Discrimination of Explosive Residues by Standoff Sensing Using Anodic Aluminum Oxide Microcantilever Laser Absorption Spectroscopy with Kernel-Based Machine Learning

Abstract

Standoff laser absorption spectroscopy (LAS) has attracted considerable interest across many applications for environmental safety. Herein, we propose an anodic aluminum oxide (AAO) microcantilever LAS combined with machine learning (ML) for sensitive and selective standoff discrimination of explosive residues. A nanoporous AAO microcantilever with a thickness of <1 μm was fabricated using a micromachining process; its spring constant (18.95 mN/m) was approximately one-third of that of a typical Si microcantilever (53.41 mN/m) with the same dimensions. The standoff infrared (IR) spectra of pentaerythritol tetranitrate, cyclotrimethylene trinitramine, and trinitrotoluene were measured using our AAO microcantilever LAS over a wide range of wavelengths, and they closely matched the spectra obtained using standard Fourier transform infrared spectroscopy.

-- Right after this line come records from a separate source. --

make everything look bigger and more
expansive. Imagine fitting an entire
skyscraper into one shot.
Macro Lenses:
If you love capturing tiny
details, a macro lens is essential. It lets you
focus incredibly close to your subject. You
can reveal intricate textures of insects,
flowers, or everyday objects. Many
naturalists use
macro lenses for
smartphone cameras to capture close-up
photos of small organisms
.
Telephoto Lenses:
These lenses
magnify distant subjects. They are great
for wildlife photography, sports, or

The standoff IR spectra were fed into ML models, such as kernel extreme learning machines (KELMs), support vector machines (SVMs), random forest (RF), and backpropagation neural networks (BPNNs). Among these four ML models, the kernel-based ML models (KELM and SVM) were found to be efficient learning models able to satisfy both a high prediction accuracy (KELM: 94.4%, SVM: 95.8%) and short hyperparameter optimization time (KELM: 5.9 s, SVM: 7.6 s). Thus, the AAO microcantilever LAS with kernel-based learners could emerge as an efficient sensing method for safety monitoring.